▸ **What the task asks**: Records follow. Pull out every line that contains "kurie".

▬▬▬▬▬▬▬▬▬▬

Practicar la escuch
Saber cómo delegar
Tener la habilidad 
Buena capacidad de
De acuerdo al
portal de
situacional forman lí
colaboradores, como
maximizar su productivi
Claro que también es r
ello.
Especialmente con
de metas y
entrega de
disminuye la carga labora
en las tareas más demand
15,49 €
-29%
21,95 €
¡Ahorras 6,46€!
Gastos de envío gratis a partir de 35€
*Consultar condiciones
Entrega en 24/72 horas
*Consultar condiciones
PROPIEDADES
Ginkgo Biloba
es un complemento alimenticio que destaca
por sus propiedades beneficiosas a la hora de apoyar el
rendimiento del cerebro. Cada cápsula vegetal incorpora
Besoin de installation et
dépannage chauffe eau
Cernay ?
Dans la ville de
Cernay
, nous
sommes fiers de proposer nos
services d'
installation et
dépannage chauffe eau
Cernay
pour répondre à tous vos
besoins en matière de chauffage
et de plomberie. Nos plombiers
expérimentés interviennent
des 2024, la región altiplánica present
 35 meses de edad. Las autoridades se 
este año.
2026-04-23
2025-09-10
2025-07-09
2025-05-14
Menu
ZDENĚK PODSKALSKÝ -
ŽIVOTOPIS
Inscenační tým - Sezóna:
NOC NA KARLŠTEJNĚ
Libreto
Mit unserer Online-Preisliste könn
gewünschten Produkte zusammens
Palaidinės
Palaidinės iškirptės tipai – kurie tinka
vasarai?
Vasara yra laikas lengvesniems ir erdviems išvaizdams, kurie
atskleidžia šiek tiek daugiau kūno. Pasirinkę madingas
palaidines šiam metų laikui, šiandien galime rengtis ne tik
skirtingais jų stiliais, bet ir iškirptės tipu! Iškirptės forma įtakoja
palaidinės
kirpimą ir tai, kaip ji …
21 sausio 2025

▬▬▬▬▬▬▬▬▬▬

▸ **Exercise solution**:
Palaidinės iškirptės tipai – kurie tinka
Vasara yra laikas lengvesniems ir erdviems išvaizdams, kurie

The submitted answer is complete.